ASSIGNMENT -
Using "money" as the search string, find the matching lines below and copy them.

(Stored data)

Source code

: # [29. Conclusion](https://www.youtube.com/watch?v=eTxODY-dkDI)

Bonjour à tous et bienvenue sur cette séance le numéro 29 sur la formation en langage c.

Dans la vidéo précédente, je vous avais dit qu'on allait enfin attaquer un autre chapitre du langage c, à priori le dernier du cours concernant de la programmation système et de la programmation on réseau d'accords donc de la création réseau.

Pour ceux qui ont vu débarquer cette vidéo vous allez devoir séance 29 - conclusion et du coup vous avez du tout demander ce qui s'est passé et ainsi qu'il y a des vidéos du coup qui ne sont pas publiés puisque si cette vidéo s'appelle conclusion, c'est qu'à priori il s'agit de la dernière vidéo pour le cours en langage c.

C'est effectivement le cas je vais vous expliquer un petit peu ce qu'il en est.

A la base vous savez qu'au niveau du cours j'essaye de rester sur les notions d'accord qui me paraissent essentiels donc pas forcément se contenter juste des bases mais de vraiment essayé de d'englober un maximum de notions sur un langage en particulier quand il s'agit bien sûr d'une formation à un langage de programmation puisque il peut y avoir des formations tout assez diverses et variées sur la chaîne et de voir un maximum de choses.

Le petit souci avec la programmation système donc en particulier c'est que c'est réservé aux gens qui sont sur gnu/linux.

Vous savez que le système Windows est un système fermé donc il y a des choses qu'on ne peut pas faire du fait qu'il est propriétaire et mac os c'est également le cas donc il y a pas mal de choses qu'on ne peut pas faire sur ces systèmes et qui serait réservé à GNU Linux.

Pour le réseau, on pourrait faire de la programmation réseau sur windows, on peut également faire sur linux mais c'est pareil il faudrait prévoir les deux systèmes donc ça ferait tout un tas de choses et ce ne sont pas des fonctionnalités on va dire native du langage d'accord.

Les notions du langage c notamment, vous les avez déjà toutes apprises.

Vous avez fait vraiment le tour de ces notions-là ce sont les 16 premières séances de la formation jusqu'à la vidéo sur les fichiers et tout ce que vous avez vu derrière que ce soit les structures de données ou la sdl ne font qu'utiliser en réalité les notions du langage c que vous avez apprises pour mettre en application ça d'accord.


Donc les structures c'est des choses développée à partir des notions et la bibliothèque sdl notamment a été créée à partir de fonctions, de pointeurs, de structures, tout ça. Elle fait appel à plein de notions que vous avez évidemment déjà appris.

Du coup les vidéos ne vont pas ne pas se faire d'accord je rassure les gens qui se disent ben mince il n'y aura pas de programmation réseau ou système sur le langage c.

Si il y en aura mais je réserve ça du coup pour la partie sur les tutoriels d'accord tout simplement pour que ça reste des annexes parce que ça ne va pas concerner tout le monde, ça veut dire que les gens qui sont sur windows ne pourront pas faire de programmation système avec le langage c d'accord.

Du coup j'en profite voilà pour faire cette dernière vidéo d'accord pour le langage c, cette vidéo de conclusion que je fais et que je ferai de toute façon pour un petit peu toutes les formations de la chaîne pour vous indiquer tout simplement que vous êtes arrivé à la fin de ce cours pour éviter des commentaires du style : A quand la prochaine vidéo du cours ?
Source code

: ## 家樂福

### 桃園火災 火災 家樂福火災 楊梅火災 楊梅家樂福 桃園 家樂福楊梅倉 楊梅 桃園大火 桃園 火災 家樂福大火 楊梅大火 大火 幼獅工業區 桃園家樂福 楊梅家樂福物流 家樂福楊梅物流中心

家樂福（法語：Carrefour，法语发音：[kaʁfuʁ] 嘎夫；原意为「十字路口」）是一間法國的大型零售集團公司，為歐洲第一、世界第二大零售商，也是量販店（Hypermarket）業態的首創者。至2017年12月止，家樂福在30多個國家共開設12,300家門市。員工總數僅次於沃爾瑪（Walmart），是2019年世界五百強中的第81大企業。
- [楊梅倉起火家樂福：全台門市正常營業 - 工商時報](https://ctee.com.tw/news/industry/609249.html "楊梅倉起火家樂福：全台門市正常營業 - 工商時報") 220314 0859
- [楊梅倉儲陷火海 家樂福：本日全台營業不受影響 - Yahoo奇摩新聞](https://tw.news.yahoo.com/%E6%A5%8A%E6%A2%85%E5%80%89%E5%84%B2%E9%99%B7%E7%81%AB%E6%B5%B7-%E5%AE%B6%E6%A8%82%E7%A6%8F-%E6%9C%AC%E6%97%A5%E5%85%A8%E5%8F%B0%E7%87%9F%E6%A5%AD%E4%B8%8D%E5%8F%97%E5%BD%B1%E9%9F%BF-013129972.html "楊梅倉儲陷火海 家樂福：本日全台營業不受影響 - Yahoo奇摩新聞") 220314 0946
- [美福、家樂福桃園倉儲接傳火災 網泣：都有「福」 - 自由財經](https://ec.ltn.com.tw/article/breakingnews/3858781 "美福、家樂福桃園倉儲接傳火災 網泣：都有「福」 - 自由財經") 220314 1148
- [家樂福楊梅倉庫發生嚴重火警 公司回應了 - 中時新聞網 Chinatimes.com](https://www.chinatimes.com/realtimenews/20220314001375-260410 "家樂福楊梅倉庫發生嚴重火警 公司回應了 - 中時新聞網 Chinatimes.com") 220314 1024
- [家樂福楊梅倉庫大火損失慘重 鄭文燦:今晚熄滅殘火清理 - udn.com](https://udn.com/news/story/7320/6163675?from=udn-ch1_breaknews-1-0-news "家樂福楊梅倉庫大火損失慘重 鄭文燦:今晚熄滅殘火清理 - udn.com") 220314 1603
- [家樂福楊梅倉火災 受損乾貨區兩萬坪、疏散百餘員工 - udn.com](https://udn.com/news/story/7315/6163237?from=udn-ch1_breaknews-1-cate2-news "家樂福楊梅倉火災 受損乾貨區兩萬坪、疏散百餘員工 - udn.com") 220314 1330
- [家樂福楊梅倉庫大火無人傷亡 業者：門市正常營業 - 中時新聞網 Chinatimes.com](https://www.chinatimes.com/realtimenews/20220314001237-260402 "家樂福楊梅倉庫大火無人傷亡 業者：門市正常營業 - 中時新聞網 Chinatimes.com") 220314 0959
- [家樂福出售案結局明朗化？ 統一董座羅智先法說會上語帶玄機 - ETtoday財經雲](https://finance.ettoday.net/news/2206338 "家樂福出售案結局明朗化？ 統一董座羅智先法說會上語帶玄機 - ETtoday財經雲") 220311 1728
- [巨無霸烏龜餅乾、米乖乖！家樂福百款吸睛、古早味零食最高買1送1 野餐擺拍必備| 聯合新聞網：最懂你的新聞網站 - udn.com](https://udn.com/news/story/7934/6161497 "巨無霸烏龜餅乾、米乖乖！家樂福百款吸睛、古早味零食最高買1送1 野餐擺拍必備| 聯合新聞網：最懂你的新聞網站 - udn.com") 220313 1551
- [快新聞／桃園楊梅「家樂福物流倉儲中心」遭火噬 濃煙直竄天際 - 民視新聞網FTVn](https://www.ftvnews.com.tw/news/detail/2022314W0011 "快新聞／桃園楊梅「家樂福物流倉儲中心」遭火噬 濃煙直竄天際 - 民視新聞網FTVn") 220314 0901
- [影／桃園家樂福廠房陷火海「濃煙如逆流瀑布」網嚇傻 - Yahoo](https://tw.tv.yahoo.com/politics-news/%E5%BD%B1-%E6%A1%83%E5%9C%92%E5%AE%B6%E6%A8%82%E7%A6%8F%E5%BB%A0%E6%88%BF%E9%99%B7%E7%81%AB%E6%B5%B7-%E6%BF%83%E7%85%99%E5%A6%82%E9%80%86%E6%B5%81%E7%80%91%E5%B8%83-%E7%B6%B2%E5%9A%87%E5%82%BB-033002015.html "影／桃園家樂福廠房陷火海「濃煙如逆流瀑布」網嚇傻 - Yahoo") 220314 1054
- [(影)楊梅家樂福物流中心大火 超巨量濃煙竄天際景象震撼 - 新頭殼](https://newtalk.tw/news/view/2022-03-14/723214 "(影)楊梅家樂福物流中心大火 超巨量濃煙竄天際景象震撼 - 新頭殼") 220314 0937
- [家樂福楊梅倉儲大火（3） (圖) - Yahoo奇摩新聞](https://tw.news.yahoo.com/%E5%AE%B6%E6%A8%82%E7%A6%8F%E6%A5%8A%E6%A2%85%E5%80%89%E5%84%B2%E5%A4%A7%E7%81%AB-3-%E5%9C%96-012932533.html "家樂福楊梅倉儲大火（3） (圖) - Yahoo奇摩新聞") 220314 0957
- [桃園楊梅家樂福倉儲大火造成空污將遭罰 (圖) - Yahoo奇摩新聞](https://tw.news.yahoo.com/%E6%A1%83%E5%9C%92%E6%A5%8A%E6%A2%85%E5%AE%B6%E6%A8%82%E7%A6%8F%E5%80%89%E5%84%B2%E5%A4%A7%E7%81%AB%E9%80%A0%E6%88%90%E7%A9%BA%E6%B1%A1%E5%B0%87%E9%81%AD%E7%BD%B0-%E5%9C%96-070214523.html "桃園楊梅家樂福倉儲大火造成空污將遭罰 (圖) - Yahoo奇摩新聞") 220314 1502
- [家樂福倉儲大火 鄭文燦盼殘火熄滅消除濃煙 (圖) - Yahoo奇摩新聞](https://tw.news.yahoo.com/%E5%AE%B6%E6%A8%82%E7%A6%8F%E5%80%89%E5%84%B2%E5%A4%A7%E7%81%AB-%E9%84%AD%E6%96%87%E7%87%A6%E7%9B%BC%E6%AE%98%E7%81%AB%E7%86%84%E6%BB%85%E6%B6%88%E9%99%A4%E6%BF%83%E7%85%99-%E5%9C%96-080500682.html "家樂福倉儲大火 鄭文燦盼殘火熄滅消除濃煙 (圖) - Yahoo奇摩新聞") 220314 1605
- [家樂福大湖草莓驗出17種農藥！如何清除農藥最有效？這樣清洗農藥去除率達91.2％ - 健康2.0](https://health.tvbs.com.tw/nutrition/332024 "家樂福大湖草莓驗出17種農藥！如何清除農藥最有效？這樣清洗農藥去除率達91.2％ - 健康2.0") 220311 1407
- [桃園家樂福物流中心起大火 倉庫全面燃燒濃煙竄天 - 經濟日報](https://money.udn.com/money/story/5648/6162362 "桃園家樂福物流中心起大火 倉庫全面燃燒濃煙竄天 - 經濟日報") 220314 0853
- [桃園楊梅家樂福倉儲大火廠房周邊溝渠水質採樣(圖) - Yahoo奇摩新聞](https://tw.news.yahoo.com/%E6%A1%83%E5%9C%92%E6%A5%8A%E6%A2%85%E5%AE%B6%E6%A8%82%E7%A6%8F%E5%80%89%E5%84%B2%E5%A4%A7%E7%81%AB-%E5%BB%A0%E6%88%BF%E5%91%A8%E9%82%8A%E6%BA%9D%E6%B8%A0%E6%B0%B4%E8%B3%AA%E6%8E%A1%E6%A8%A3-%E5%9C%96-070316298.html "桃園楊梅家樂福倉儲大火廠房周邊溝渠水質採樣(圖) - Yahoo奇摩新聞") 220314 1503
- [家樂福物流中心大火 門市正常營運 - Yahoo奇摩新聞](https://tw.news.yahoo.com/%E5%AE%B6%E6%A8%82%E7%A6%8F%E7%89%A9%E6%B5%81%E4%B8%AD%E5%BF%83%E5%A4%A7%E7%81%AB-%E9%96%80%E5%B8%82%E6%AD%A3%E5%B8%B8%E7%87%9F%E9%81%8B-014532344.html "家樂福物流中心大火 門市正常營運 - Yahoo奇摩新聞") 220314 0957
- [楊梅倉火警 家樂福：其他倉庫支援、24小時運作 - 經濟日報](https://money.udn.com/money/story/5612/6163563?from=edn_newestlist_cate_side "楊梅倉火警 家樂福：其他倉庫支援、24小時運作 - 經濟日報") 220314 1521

SOLUTION TO THIS TASK -
- [桃園家樂福物流中心起大火 倉庫全面燃燒濃煙竄天 - 經濟日報](https://money.udn.com/money/story/5648/6162362 "桃園家樂福物流中心起大火 倉庫全面燃燒濃煙竄天 - 經濟日報") 220314 0853
- [楊梅倉火警 家樂福：其他倉庫支援、24小時運作 - 經濟日報](https://money.udn.com/money/story/5612/6163563?from=edn_newestlist_cate_side "楊梅倉火警 家樂福：其他倉庫支援、24小時運作 - 經濟日報") 220314 1521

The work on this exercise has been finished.